Tuesday, June 03, 2008

 

Common Sense on Taxation


Polly Toynbee is often attacked by rightwing people and I confess I too have occasionally found her a bit too much to take, but her articles must be among the best researched in the quality press. Today she addresses taxation; and manages to deflate a few myths about who pays it, about Labour relentlessly pushing it up and Labnour's recent record of handling opposition to specific aspects of it.

Firstly, the number of high earners in the UK is really not that great. 90 per cent pay only the basic rate of income tax and earn less than £22,300. The richest 10% live off the real fat of the land.

Secondly a popular notion is that Gordon Brown, through stealth taxes and other probably underhand means, has racked up taxation to record levels. Not so. As a percentage of earnings, the 'tax take' for 2007-8 is 36.8%; now that's quite a lot but is less than the Conservatives 1996-7 and less than every single year under the tax-cutting Margaret Thatcher.

Thirdly, as a percentage of GDP, tax was 50% in 1976, 49% in 1983 and 44% in 1993. Currently it is around 41-2%.

Polly also emphasises that New Labour has tried to square the impossible circle of US levels of taxation and Swedish levels of public services. She concludes by pointing out that taxes designed to change behaviour will always be unfair and resisted: for example on tobacco, which hits the poorest most keenly; or petrol which hits hauliers and cab drivers. Finally, she suggests that Labour's current practice of caving in to criticisms- 10p tax, 2p fuel tax, inheritance tax, non-doms and who knows what else- is not the way to regain respect from voters who now seem determined to think the worst of them anyway.

Comments:
Hi Skipper,

By moving benefits to tax credits Brown did two things in one go, reduced expenditure & also reduced taxation.
The benefits budget is very high and much of the taxation reduction is by this manouvre. With Brown it's all smoke and mirrors. You can't give a fair comparison of taxation over previous governments because of his duplicitous antics.
The 10p issue was not so much a tax issue as one of morality - he failed and absolutely deserves the criticism.
He can't go a day to soon.
 
The issue Bill is the complexity of Labour's tax regime and the belief that it's better for the state to take money in, assess your need and then if 'they' think you're worthy hand it back in the form of credits.

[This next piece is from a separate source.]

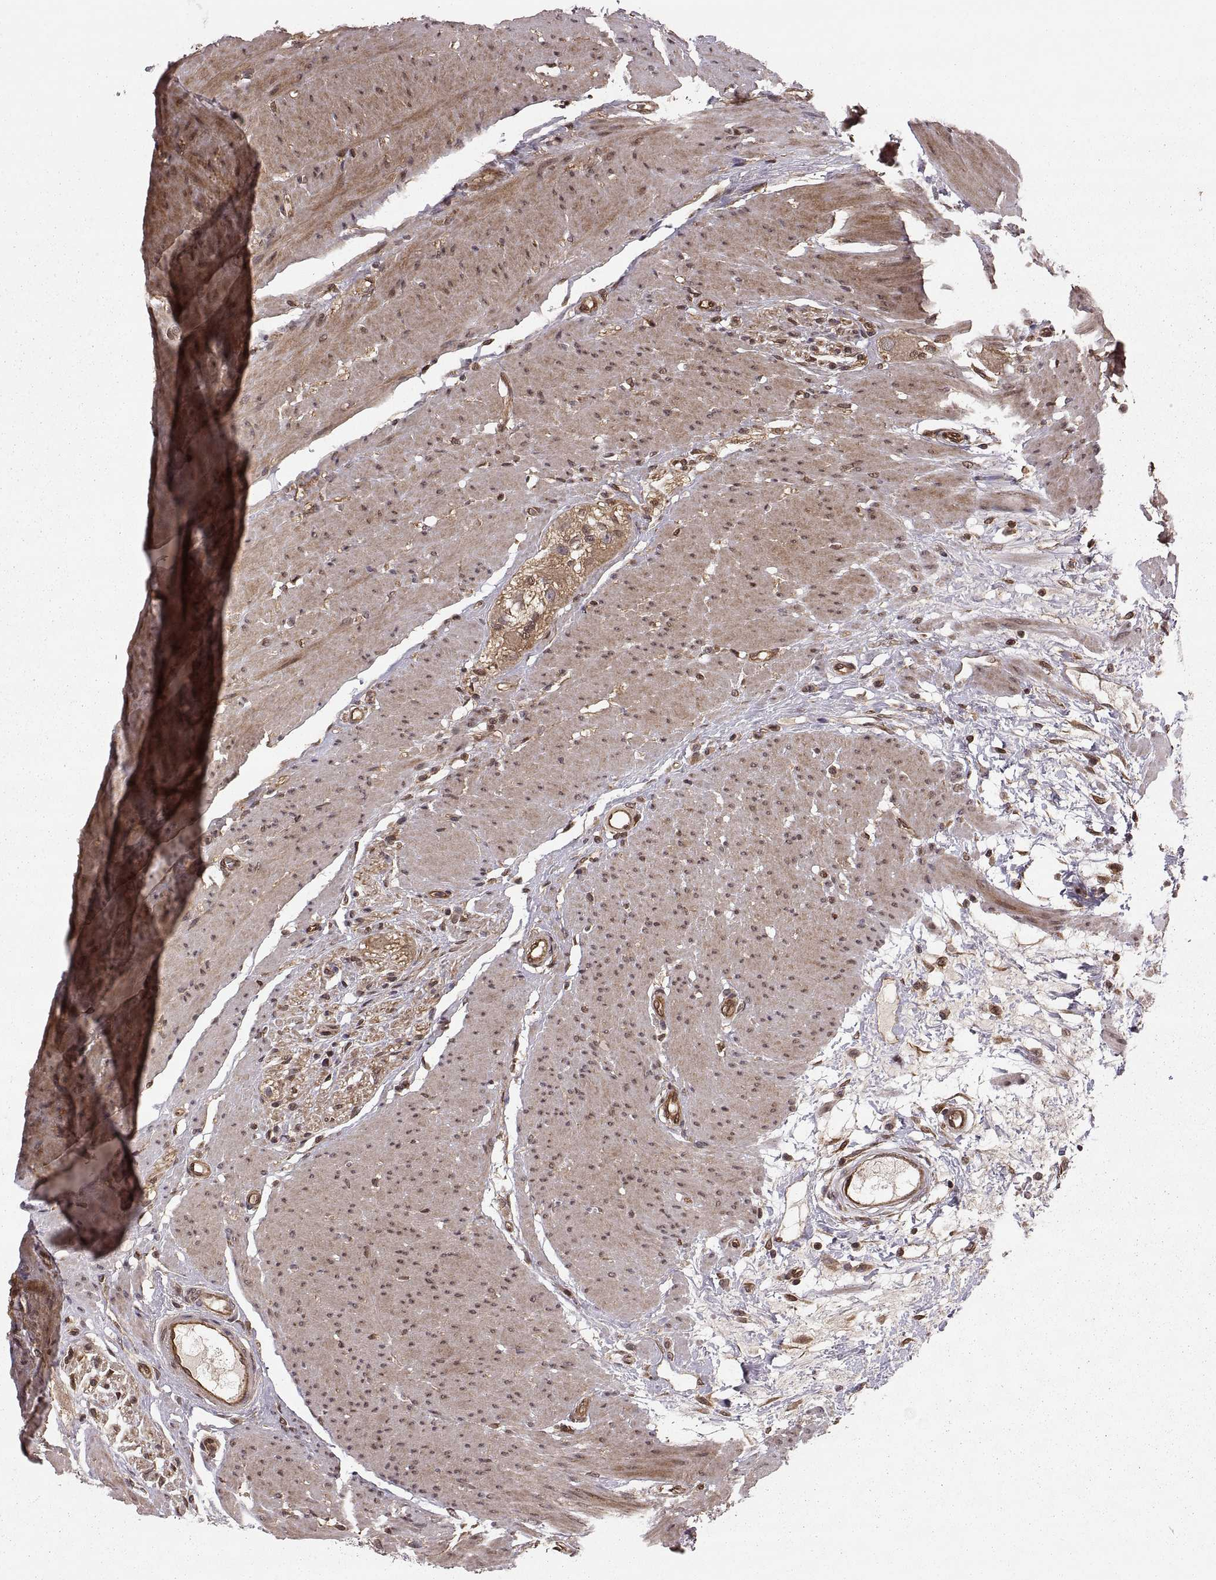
{"staining": {"intensity": "strong", "quantity": ">75%", "location": "cytoplasmic/membranous"}, "tissue": "colon", "cell_type": "Endothelial cells", "image_type": "normal", "snomed": [{"axis": "morphology", "description": "Normal tissue, NOS"}, {"axis": "topography", "description": "Colon"}], "caption": "Endothelial cells exhibit strong cytoplasmic/membranous staining in about >75% of cells in normal colon.", "gene": "DEDD", "patient": {"sex": "female", "age": 65}}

As Polly points out c.25% of the take take is then handed back out in credits & benefits - benefits are different obviously but credits are payable to people who earn up to £50k pa so in my view a wiser more prudent government would find a way to let them keep it in the first place (i.e. lower tax rates)

That's not really a right-wing rally cry, it's common sense surely?
 
Mad Pol she say:
1) selfish right-wing whingers should stop whinging about tax. Tax is lovely since it funds government; but
2) Labour have taxed us much less than the Tories, what lovely tax-cutters they are, so again stop whinging; but
3) Good public services need higher taxes so taxes should be put up.

I don't know whether to agree with her or not, it's a bit schozophrenic.